SEGMENTO DE TEXTO:
A Defesa dos Padres. Uma vez na Prisão da Machava, pouco mais nos ficaria do que aguardar o julgamento que teve lugar, apenas um ano depois, no mês de Fevereiro de 1972. A conselho do nosso Advogado, Dr. Carlos Alberto Palhinha, convidámos para advogados dos Padres, os Doutores: João Afonso dos Santos (irmão do Zeca, William Pott e Pinto Leite. Fomos a Lourenço Marques convidar também o Dr. Adrião Rodrigues que aceitou de bom grado comprometendo-se a diligenciar tudo o que fosse necessário para o julgamento, em Lourenço Marques.

Com o Engenheiro Pimentel dos Santos, Governador Geral de Moçambique. Este encontro foi muito bom. D. Manuel teve a impressão de dialogar com um homem muito humano e culto. Já estava a par da expulsão dos Padres Brancos e, também já se tinha inteirado da prisão dos Padres da Beira. Deu-nos a esperança de que os Padres seriam soltos, mas foi-nos prevenindo que preparássemos bem a sua defesa, pois no momento presente, a situação era difícil. Estranhou muito que a PIDE ainda não me tivesse dado licença para visitar os Padres, apesar de eu todos os dias ir à Ponta Gêa para os ver. Entretanto, tinha confiança, porque o Governador viria à Beira e eu, logo à saída do avião, lhe comunicaria o que se estava a passar. No momento da visita, ainda não tinha licença para ver os Padres e o Governador achou estranha esta nega da PIDE. Disse-me que faria diligências para eu visitar os Padres ainda nesse dia e assim aconteceu. Pela parte da tarde veio um Protocolo da PIDE que eu assinei, onde constava a licença para visitar os Padres. Visitei-os logo de imediato.

D. Altino Ribeiro de Santana na Beira. Em  Nampula, continuou a perseguição ao Profeta, D. Manuel. A perseguição na Beira e, agora, em Nampula, culminou com a expulsão de D. Manuel de Moçambique. A causa desta expulsão foi tudo o que descrevi até agora. Nunca D. Manuel deixou de anunciar a justiça e de denunciar as injustiças. Por isso, no dia Mundial da Paz de 1974, pronunciou na sua catedral a homilia Repensar a Guerra. Para o Governo colonial, a guerra não se podia repensar, mas sim fazê-la. Por aqueles primeiros meses do mesmo ano, assinou o documento dos Missionários Combonianos  Um Imperativo de Consciência incidindo sobre a ambiguidade da actividade missionária da Igreja em estreita ligação com o governo e afirmando os direitos do Povo moçambicano à sua identidade própria e autodeterminação. Como acima deixei dito, na Quarta-Feira Santa desse ano D. Manuel seria preso em Nampula e expulso de Moçambique no Domingo de Páscoa (14 de Abril).

BLOCO DE DADOS:
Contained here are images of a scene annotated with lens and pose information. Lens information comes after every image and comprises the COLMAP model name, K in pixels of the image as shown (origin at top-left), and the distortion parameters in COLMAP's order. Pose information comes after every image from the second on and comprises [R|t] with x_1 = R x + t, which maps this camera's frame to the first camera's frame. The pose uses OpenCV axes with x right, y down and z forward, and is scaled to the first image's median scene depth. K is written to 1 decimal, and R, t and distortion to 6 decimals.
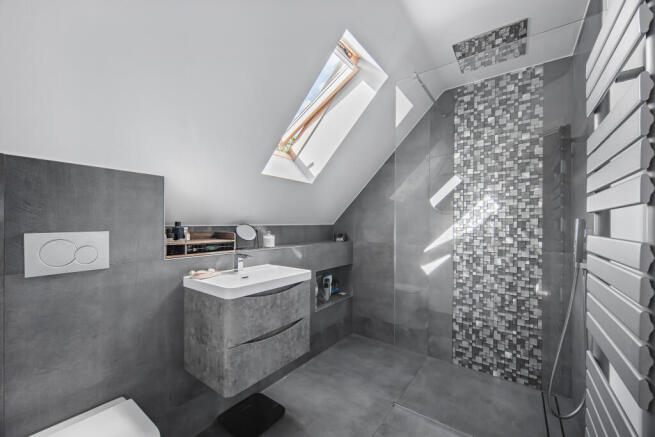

TRABALHO SOLICITADO:
1. Enumere os advogados convidados para a defesa dos Padres, segundo o segmento de texto sobre a defesa dos Padres.
2. Responda às perguntas abaixo com base no segmento de texto sobre a defesa dos Padres.
(a) Em que mês e ano teve lugar o julgamento?
(b) Que homilia D. Manuel pronunciou na sua catedral no dia Mundial da Paz de 1974?
(c) Em que dia D. Manuel foi expulso de Moçambique?
3. Retome o segmento de texto sobre a defesa dos Padres e a expulsão de D. Manuel, dando-lhe sequência a partir da última frase apresentada.
Os dados constituem material à parte, independente do segmento de texto.

RESULTADOS POR TAREFA:
1.
João Afonso dos Santos
William Pott
Pinto Leite
Adrião Rodrigues

2.
(a) Em Fevereiro de 1972.
(b) A homilia Repensar a Guerra.
(c) No Domingo de Páscoa, 14 de Abril.

3.
Como sempre, a PIDE não deixou de promover esse alarido para ficar bem na fotografia. Mas o povo não se deixou enganar. Expulso de Nampula, D. Manuel, no exílio (no seu próprio país-natal, Portugal), continuava a ser o seu Profeta querido. D. Manuel foi acompanhado para o Maputo por alguns missionários Combonianos, expulsos de Moçambique e pelo Padre João Cabral que trabalhava com D. Manuel e o acompanhou até Lisboa. Inicialmente, D. Manuel foi viver o seu Exílio na Casa do Senhor João Ribeiro da Costa e sua esposa, no Cartaxo. Ambos tinham feito o Curso do Mundo Melhor. Ali, o visitei umas duas vezes, com o meu primo, Padre Agostinho de Sousa que era o seu Vigário Geral, em Nampula. Deu-se o 25 de Abril e o General Spínola convidou-o para Conselheiro de Estado. Consultou-me e a algumas outras pessoas e todos dissemos que não. Assim poderia preservar melhor a sua vocação profética. Graças a Deus, porque Ele visitou o seu povo e lhe deu um profeta.
A Igreja que está no Porto, em Nampula e na Beira (Moçambique) não podem esquecer essa graça! 
Aos oito dias do falecimento de D. Manuel Viera Pinto, no Porto,
Covilhã, 4 de Maio de 2020
Padre José Augusto Alves de Sousa S.J.